■ **Records for this task**
--*--
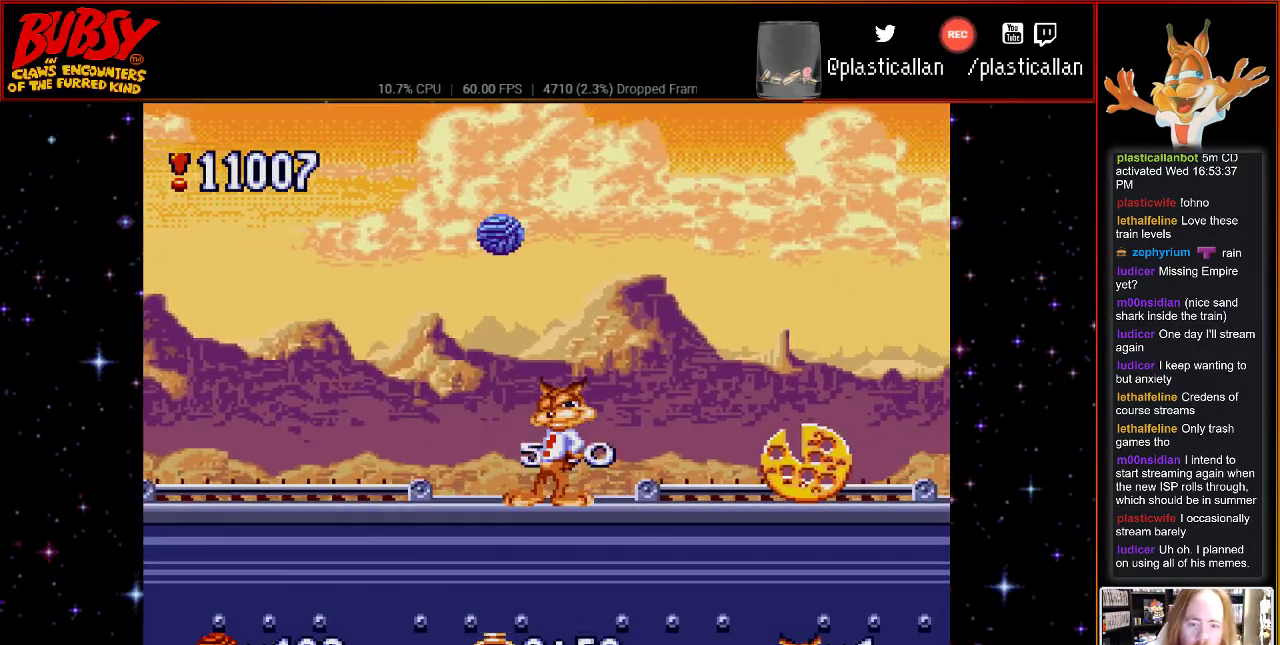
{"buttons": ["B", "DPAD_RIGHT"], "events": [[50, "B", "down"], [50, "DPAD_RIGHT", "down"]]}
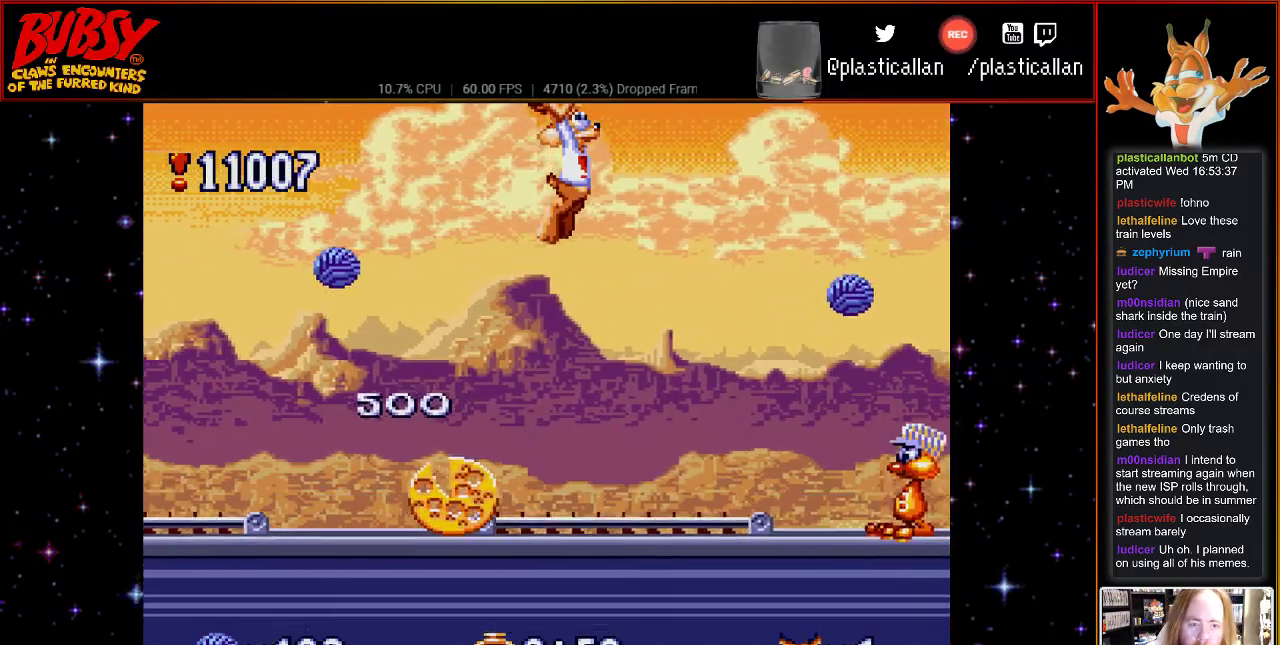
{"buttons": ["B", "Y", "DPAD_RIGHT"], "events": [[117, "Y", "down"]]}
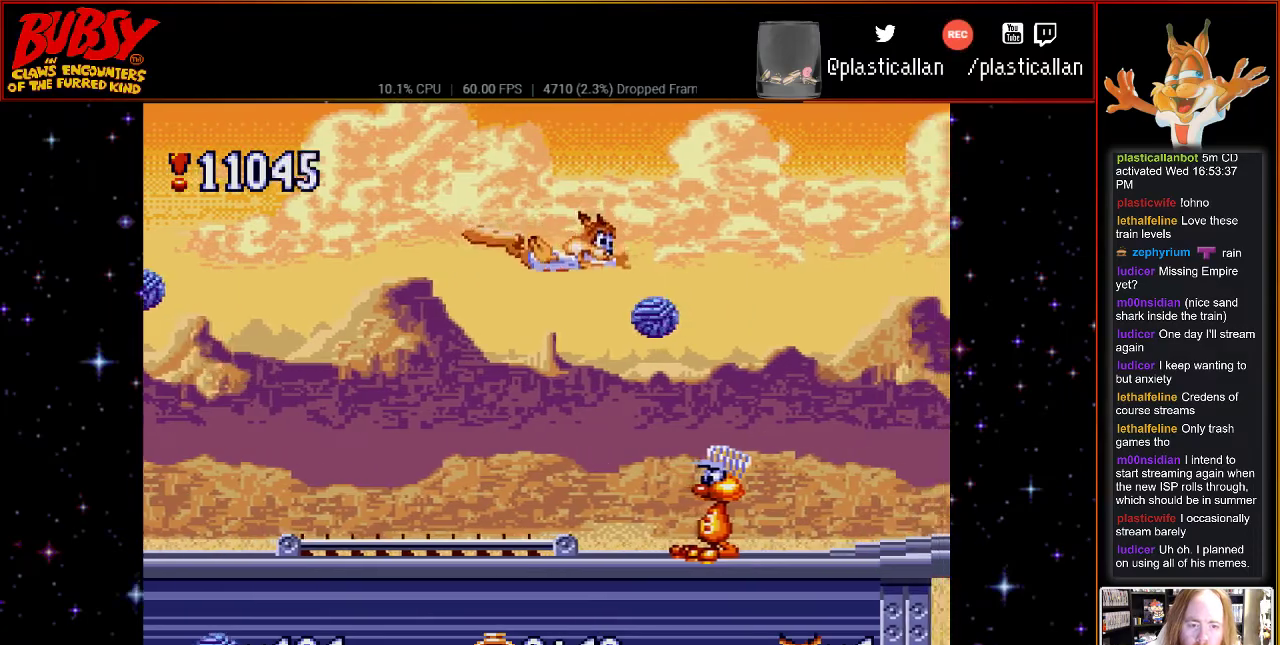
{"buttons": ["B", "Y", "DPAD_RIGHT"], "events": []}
--*--
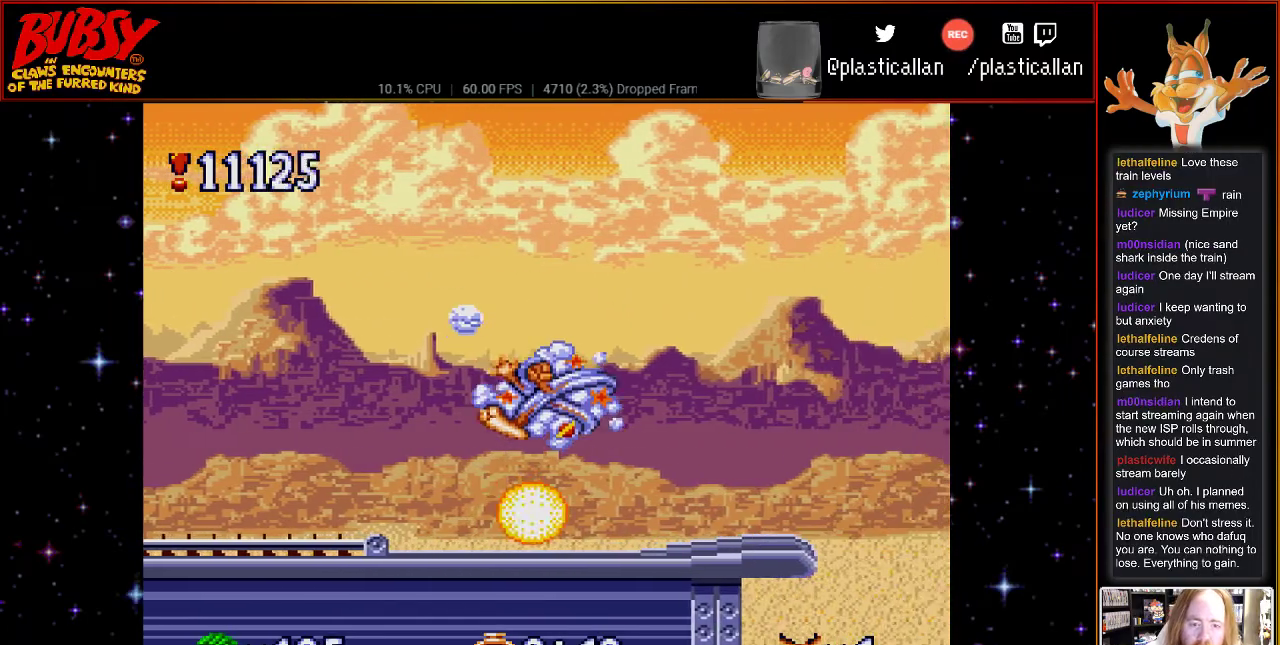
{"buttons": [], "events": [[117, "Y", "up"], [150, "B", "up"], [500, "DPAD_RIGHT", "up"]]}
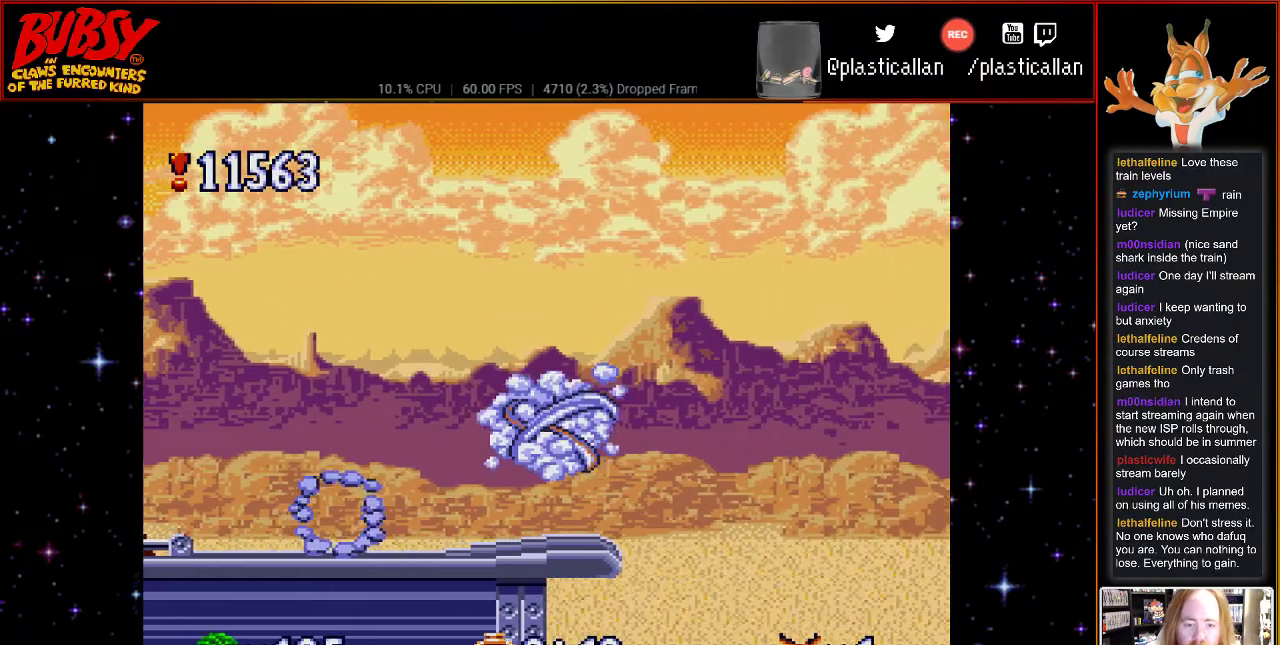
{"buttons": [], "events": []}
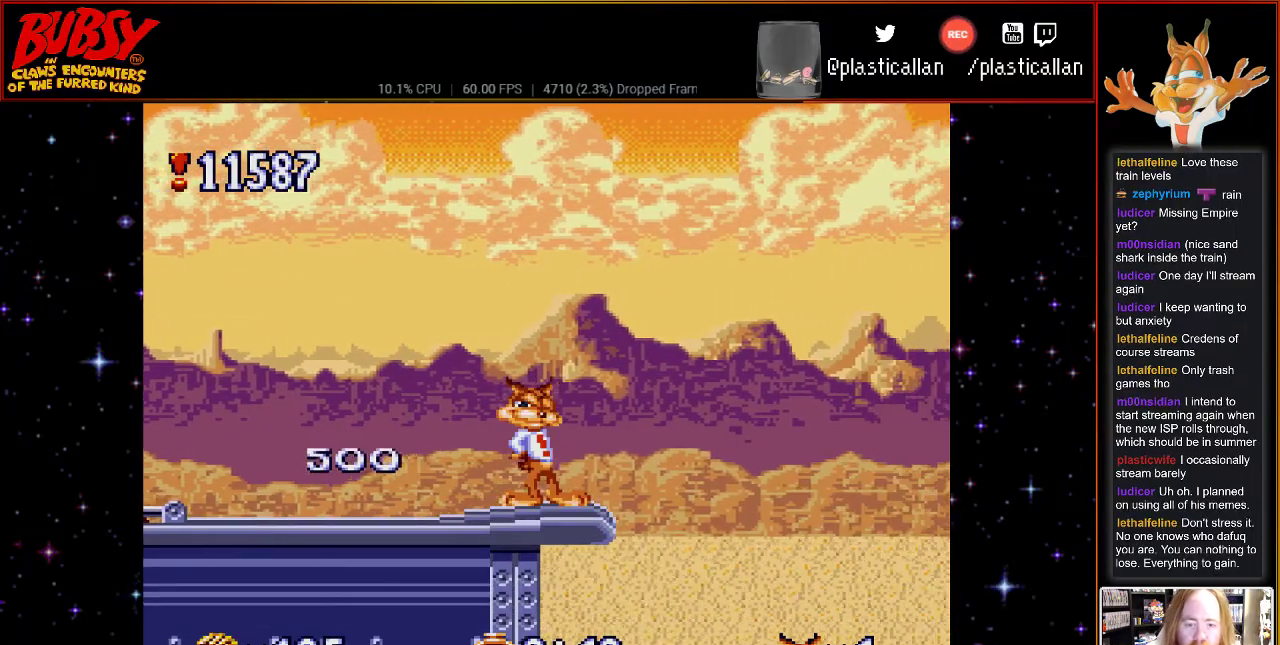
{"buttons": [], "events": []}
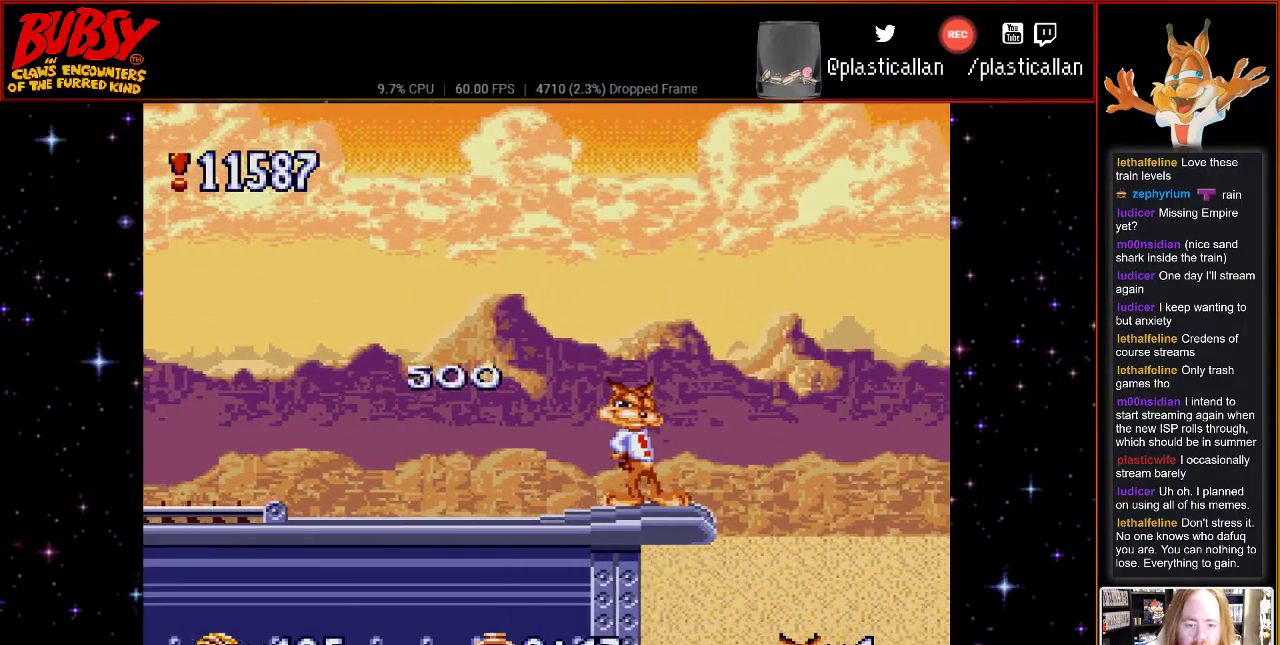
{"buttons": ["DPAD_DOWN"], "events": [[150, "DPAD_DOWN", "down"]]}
--*--
■ **Problem description**
Reproduce all lines from the records above that include the word "down".

■ **Your response**
{"buttons": ["B", "DPAD_RIGHT"], "events": [[50, "B", "down"], [50, "DPAD_RIGHT", "down"]]}
{"buttons": ["B", "Y", "DPAD_RIGHT"], "events": [[117, "Y", "down"]]}
{"buttons": ["DPAD_DOWN"], "events": [[150, "DPAD_DOWN", "down"]]}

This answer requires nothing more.